2024 was rough for Ukraine due to Russian- Ukrainian political tension. However, the country is slowly getting back on its feet and is looking to revamp its crypto landscape with all-new regulations.
Given newer developments, Ukraine’s SEC has proposed a 23% tax on crypto-based individual income. The overall break-up is 18% income tax and 5% military levy. This can change the very ecosystem of crypto.
23% Taxation On Crypto
The Ukrainian SEC just released a 32-page document highlighting the points of the new decision. In the document, the SEC acknowledges that building a taxation system comes with its own set of challenges. Hence, it clearly states that the document is all set to tackle “one of the most complex aspects.”
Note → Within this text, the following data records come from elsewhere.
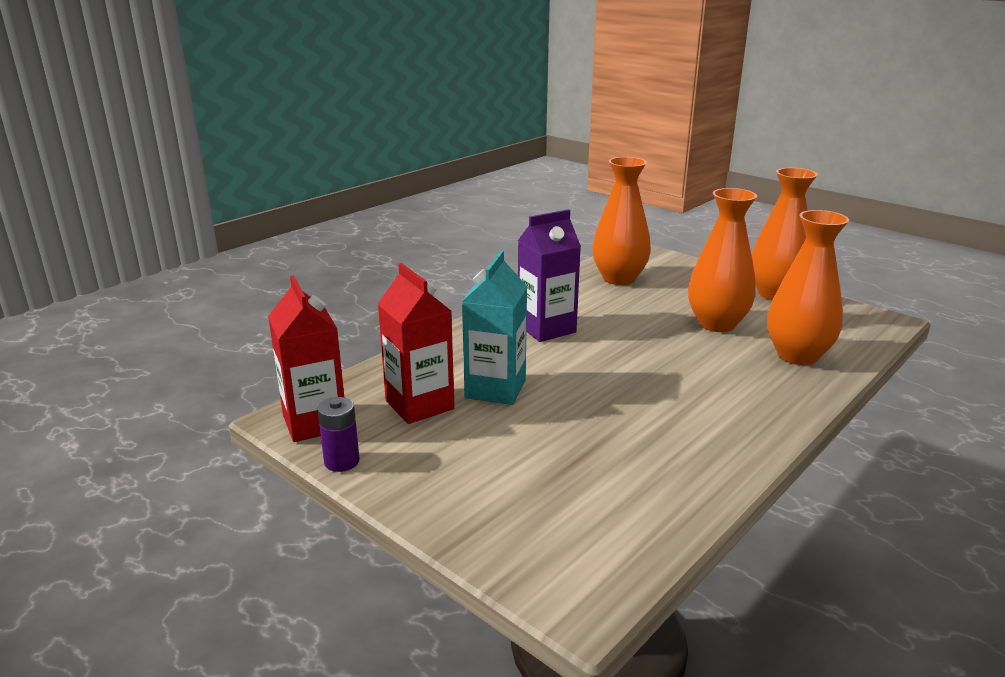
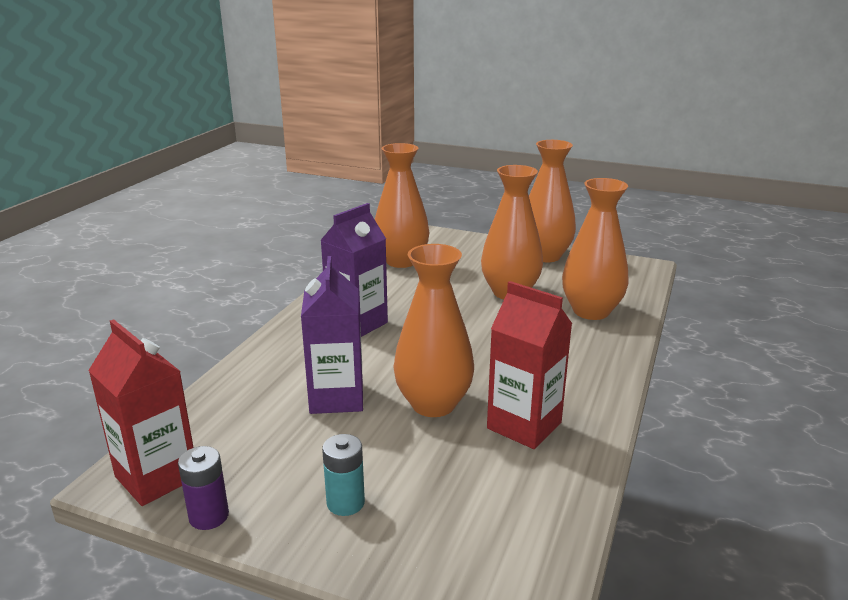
camera: 20 degrees left, 0 degrees up
red carton [378,263,454,424] -> red carton moved to [487,281,572,449]
turquoise carton [462,250,527,405] -> purple carton [301,256,363,414]
none -> turquoise battery [322,434,365,516]
none -> orange vase [393,244,474,417]

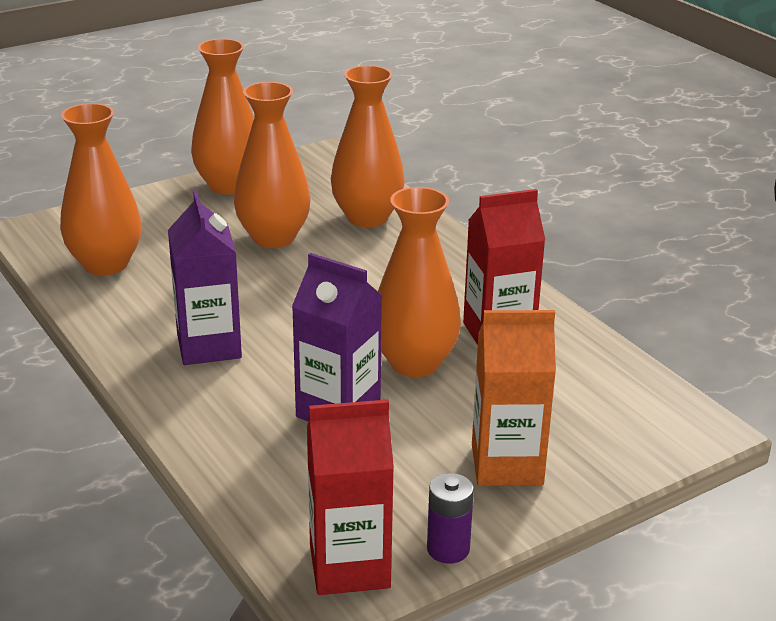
camera: 55 degrees left, 5 degrees up
turquoise battery [322,434,365,516] -> orange carton [472,310,556,486]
According to the SEC, the primary challenge the organization faced was the decentralized nature of the assets. The SEC claims that most crypto assets “are carried out through decentralized platforms or using self-hosted wallets, which makes automatic tracking by tax authorities impossible.”
The organization further added, “Unlike traditional income (salary, dividends), where the tax obligation is fulfilled by a tax agent (for example, an employer or a bank), in the case of virtual assets this function is most often performed by the individual.”
The decision has sent shockwaves across the industry as taxpayers claim it is difficult to keep tabs omn the expenses. As a result, imposing taxation without factoring in is a linear and one-dimensional decision made by the SEC.
However, the government has assured that this newer imposition is actually a move towards a better tomorrow. However, we infer that this is an attempt by the government to recover some money lost on the war.
Overall, Ukrainian traders are waiting with bated breath to see what the newly introduced regulations will bring to the table.